171 Plusieurs hypothèses peuvent expliquer le fait que les plus fortes abondances de juvéniles de S. lagocephalus observées en migration vers les zones amont ne correspondent pas exactement aux plus fortes abondances observés aux embouchures deux mois plus tôt (ARDA, 2012, chapitre 3). Tout d’abord lors des 18 mois de suivi des abondances de juvéniles en montaison vers les zones amont (chapitre 3), des crues cycloniques ont eu lieu au début du mois de janvier. Ces crues ont entrainé une diminution marquée des abondances de juvéniles en montaison, ces derniers n’ayant probablement pas des capacités locomotrices suffisantes pour résister aux courants de crues. Cette hypothèse est cohérente avec les observations de Chen et al. (2015) qui ont décrit une forte diminution des abondances d’une espèce de Cyprinidae, Onychostoma

barbatulum, après un typhon dans des rivières de Taiwan. Cette diminution était plus importante

pour les individus dont la longueur totale était inférieure à 9,0 cm. Ainsi, la plupart des juvéniles de S. lagocephalus arrivés en rivière après le mois d’octobre n’ont probablement pas pu atteindre la zone amont avant que la première crue cyclonique ne survienne, le temps passé en rivière pour atteindre la zone amont depuis l’embouchure étant généralement supérieur à deux mois. Ceci expliquerait que peu de juvéniles en migration de montaison ont été observés après les crues lors des études du chapitre 3. Un autre élément pouvant expliquer le décalage temporel entre les fortes abondances de S. lagocephalus arrivant en rivière et celles des juvéniles observées en migration vers les zones amont est en lien avec la biologie de la reproduction de cette espèce.

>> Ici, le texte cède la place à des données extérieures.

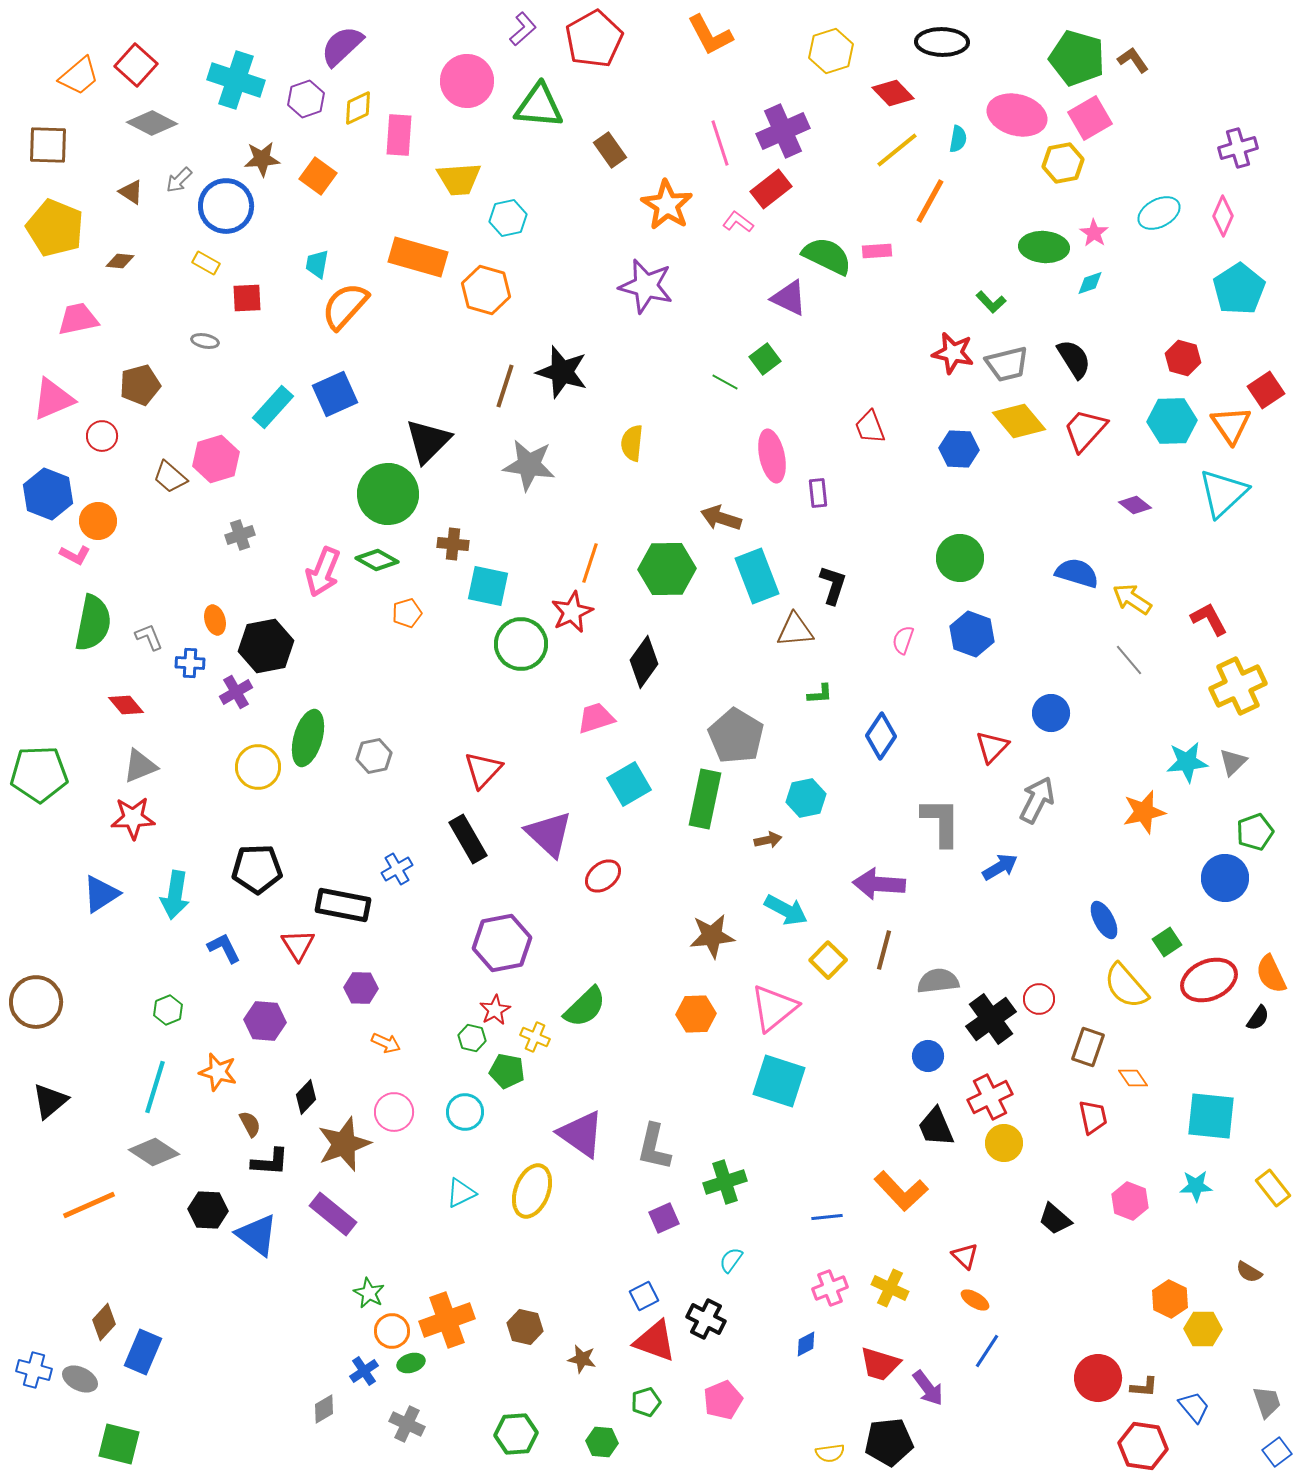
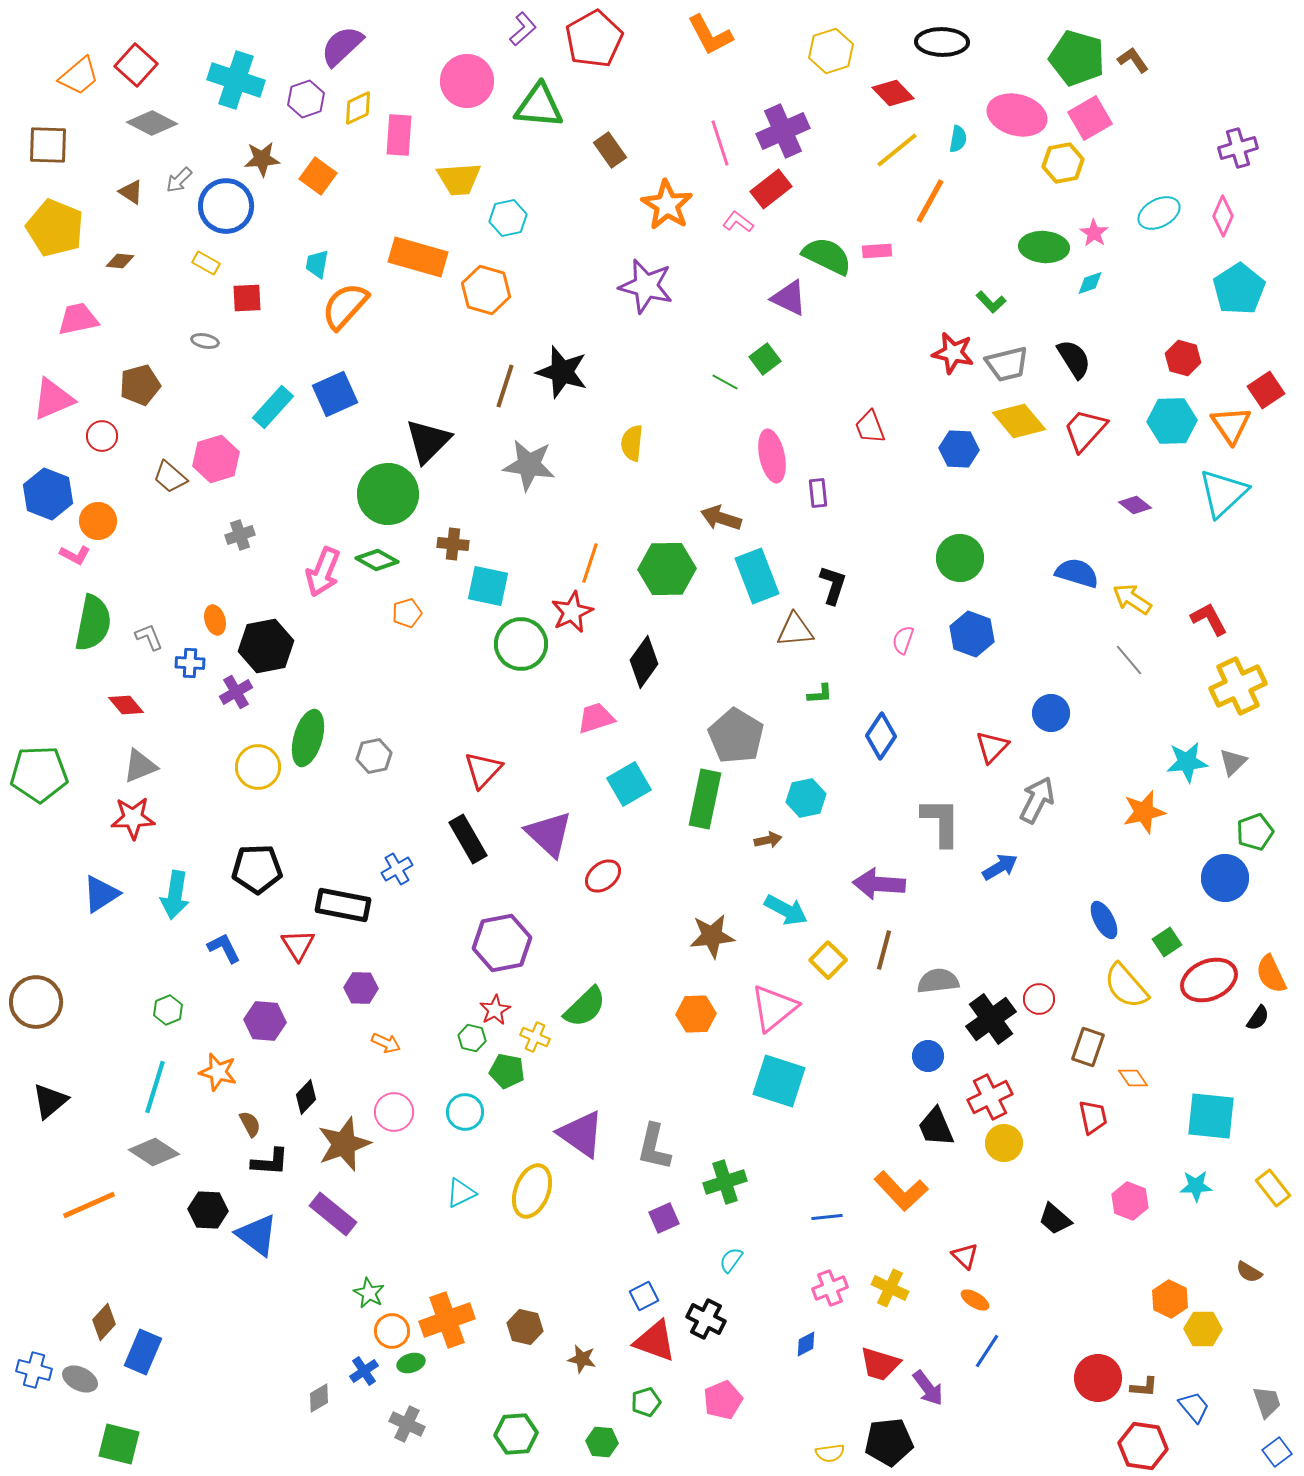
gray diamond at (324, 1409): moved 5 px left, 11 px up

En effet, il a récemment été montré (Lagarde et al. soumis, annexe 4) que le temps passé en rivière avant que les femelles de S. lagocephalus ne soient matures est d’environ 4,5 mois celles arrivées en rivière pendant l’hiver austral contre 2,5 à 3,0 mois pour celles arrivées en rivière pendant le reste de l’année. Cette différence de temps de maturation pourrait être la conséquence d’un compromis pour l’allocation des réserves énergétiques à la maturation ou à la migration (McBride et al., 2015). Les individus arrivant en rivière pendant les périodes où leur maturation est rapide, c’est- à-dire pendant l’été austral, pourraient favoriser l’allocation de leurs réserves énergétique à la reproduction au dépend de leurs déplacements migratoires. Cette hypothèse est cohérente avec les observations de Kinnison et al. (2001, 2003) qui ont démontré que la quantité d’énergie allouée par œuf, ou au développement de caractères sexuels secondaires, était plus faible pour les Saumons Chinook (Oncorhynchus tshawytscha, Walbaum 1792) migrant en amont des rivières par rapport à ceux se reproduisant dans les zones plus en aval. La compétition inter et intra spécifique pour l’accès à l’habitat peut aussi expliquer les dynamiques de migration vers les zones amont des juvéniles de S. lagocephalus. Pendant l’étiage, c’est-à-dire de juillet à décembre, la disponibilité en habitats de croissance et/ou de reproduction est plus faible que pendant les périodes de hautes eaux (Girard et al., 2014a; Teichert et al., 2013b, 2014c). Les

172 individus arrivant en rivière pendant l’étiage sont donc probablement soumis à une compétition plus intense en particulier dans les zones aval où les abondances de compétiteurs potentiels sont les plus importantes (chapitre 1). De manière similaire, Louca et al. (2009) ont démontré expérimentalement pour le Tilapia de Guinée (Coptodon guineensis, Günther 1862) que plus la densité de compétiteurs intra spécifique était élevée dans un bassin, plus les individus avaient tendance à se déplacer vers un autre bassin dépourvu de compétiteurs. En dernier lieu, il est aussi possible que lors des périodes de fortes arrivées en eau douce des juvéniles de S. lagocephalus la pression de pêche au niveau des embouchures soit maximale. La proportion d’individus capturés par rapport à ceux accédant aux cours d’eau serait ainsi plus élevée ce qui limiterait les abondances de juvéniles de S. lagocephalus pouvant accéder aux zones intermédiaire et amont des cours d’eau pendant ces périodes.